In each of these cases, the consideration or object of an agreement is said to be unlawful.
Every agreement of which the object or consideration is unlawful is void.
- A agrees to sell his house to B for 10,000 rupees. Here, B’s promise to pay the sum of 10,000 rupees is the consideration for A’s promise to sell the house and A’s promise to sell the house is the consideration for B’ s promise to pay the 10,000 rupees. These are lawful considerations.
- A promises to pay 10,000 rupees at the end of six months, if C, who owes that sum to B, fails to pay it. B promises to grant time to C accordingly. Here, the promise of each party is the consideration for the promise of the other party, and they are lawful considerations.
- A promises, for a certain sum paid to him by B, to make good to B the value of his ship if it is wrecked on a certain voyage. Here, A’s promise is the consideration for B’s payment and B’s payment is the consideration for A’s promise, and these are lawful considerations.
- A promises to maintain B’s child, and B promises to pay A 1,000 rupees yearly for the purpose. Here, the promise of each party is the consideration for the promise of the other party. They are lawful considerations.

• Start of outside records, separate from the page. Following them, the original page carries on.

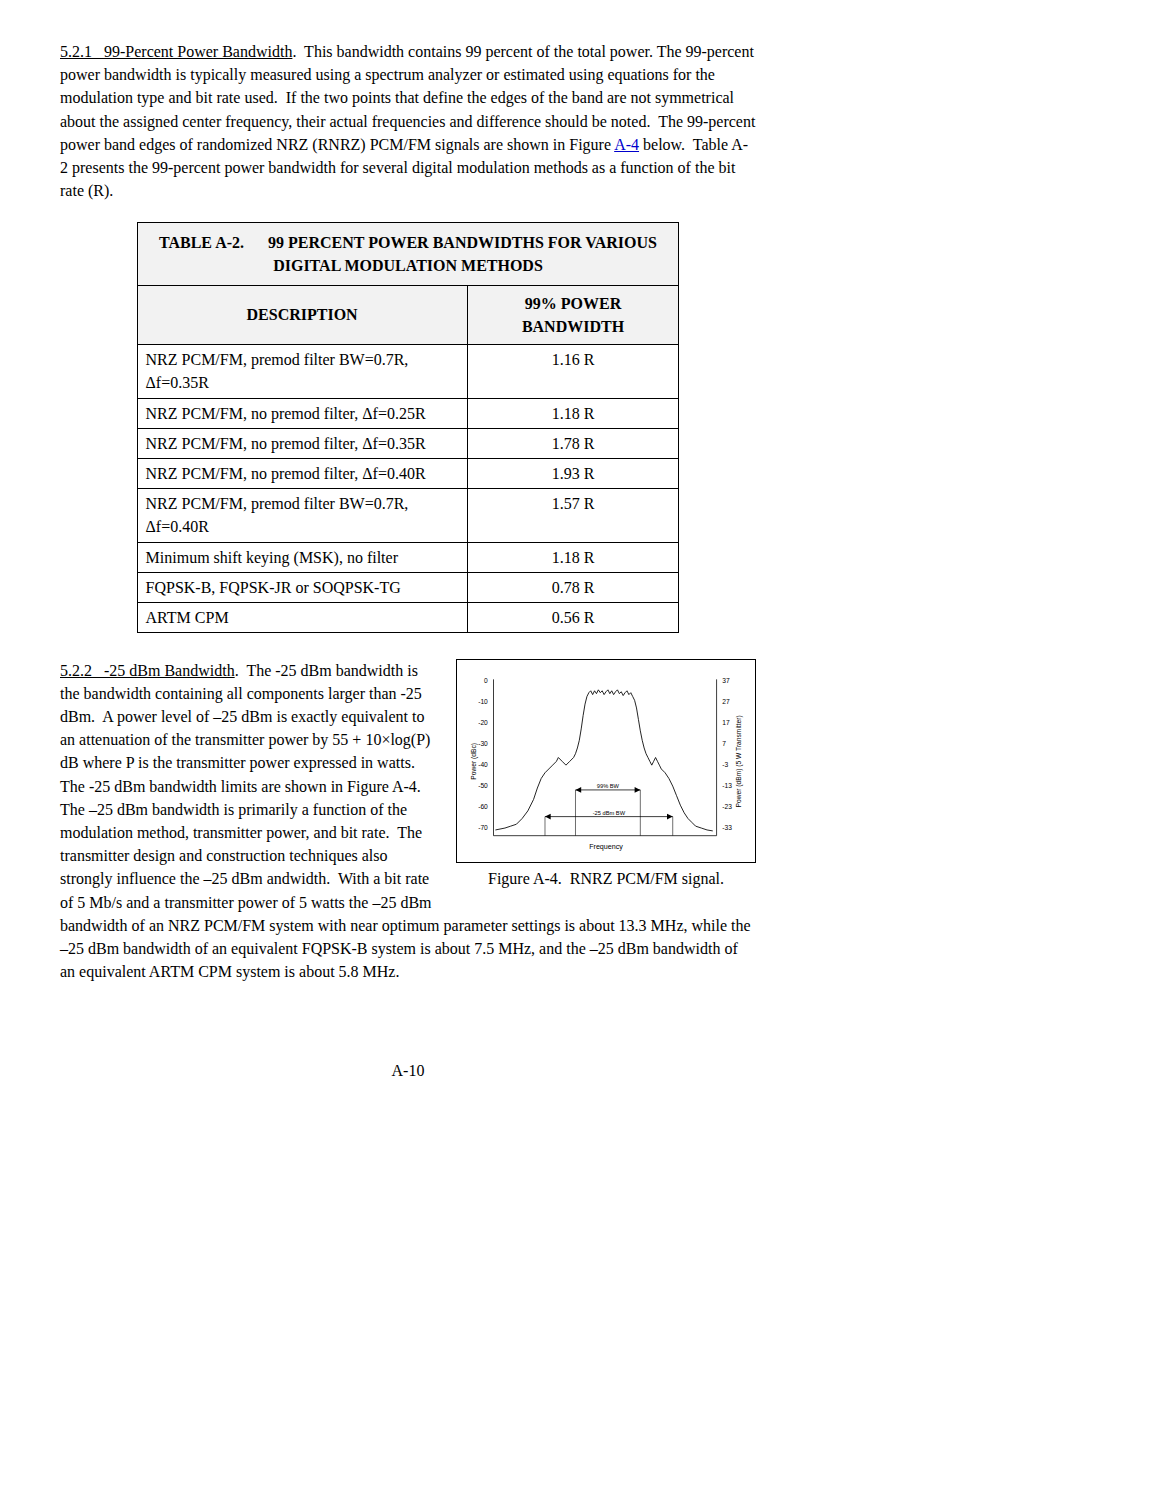5.2.1 99-Percent Power Bandwidth. This bandwidth contains 99 percent of the total power. The 99-percent power bandwidth is typically measured using a spectrum analyzer or estimated using equations for the modulation type and bit rate used. If the two points that define the edges of the band are not symmetrical about the assigned center frequency, their actual frequencies and difference should be noted. The 99-percent power band edges of randomized NRZ (RNRZ) PCM/FM signals are shown in Figure A-4 below. Table A-2 presents the 99-percent power bandwidth for several digital modulation methods as a function of the bit rate (R).
TABLE A-2. 99 PERCENT POWER BANDWIDTHS FOR VARIOUS DIGITAL MODULATION METHODS
| DESCRIPTION | 99% POWER BANDWIDTH |
| --- | --- |
| NRZ PCM/FM, premod filter BW=0.7R, Δf=0.35R | 1.16 R |
| NRZ PCM/FM, no premod filter, Δf=0.25R | 1.18 R |
| NRZ PCM/FM, no premod filter, Δf=0.35R | 1.78 R |
| NRZ PCM/FM, no premod filter, Δf=0.40R | 1.93 R |
| NRZ PCM/FM, premod filter BW=0.7R, Δf=0.40R | 1.57 R |
| Minimum shift keying (MSK), no filter | 1.18 R |
| FQPSK-B, FQPSK-JR or SOQPSK-TG | 0.78 R |
| ARTM CPM | 0.56 R |
0 -10 -20 -30 -40 -50 -60 -70 37 27 17 7 -3 -13 -23 -33 Power (dBc) Power (dBm) (5 W Transmitter) Frequency 99% BW -25 dBm BW
Figure A-4. RNRZ PCM/FM signal.
5.2.2 -25 dBm Bandwidth. The -25 dBm bandwidth is the bandwidth containing all components larger than -25 dBm. A power level of –25 dBm is exactly equivalent to an attenuation of the transmitter power by 55 + 10×log(P) dB where P is the transmitter power expressed in watts. The -25 dBm bandwidth limits are shown in Figure A-4. The –25 dBm bandwidth is primarily a function of the modulation method, transmitter power, and bit rate. The transmitter design and construction techniques also strongly influence the –25 dBm andwidth. With a bit rate of 5 Mb/s and a transmitter power of 5 watts the –25 dBm bandwidth of an NRZ PCM/FM system with near optimum parameter settings is about 13.3 MHz, while the –25 dBm bandwidth of an equivalent FQPSK-B system is about 7.5 MHz, and the –25 dBm bandwidth of an equivalent ARTM CPM system is about 5.8 MHz.
A-10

- A, B and C enter into an agreement for the division among them of gains acquired, or to be acquired, by them by fraud. The agreement is void, as its object is unlawful.
- A promises to obtain for B an employment in the public service and B promises to pay 1,000 rupees to A. The agreement is void, as the consideration for it is unlawful.
- A, being agent for a landed proprietor, agrees for money, without the knowledge of his principal, to obtain for B a lease of land belonging to his principal. The agreement between A and B is void, as it implies a fraud by concealment, by A, on his principal.
- A promises B to drop a prosecution which he has instituted against B for robbery, and B promises to restore the value of the things taken. The agreement is void, as its object is unlawful.
- A’s estate is sold for arrears of revenue under the provisions of an Act of the Legislature, by which the defaulter is prohibited from purchasing the estate. B, upon an understanding with A, becomes the purchaser, and agrees to convey the estate to A upon receiving from him the price which B has paid. The agreement is void, as it renders the transaction, in effect, a purchase by the defaulter, and would so defeat the object of the law.
- A, who is B’s mukhtar, promises to exercise his influence, as such, with B in favour of C, and C promises to pay 1,000 rupees to A. The agreement is void, because it is immoral.
- A agrees to let her daughter to hire to B for concubinage. The agreement is void, because it is immoral, though the letting may not be punishable under the Indian Penal Code (45 of 1860).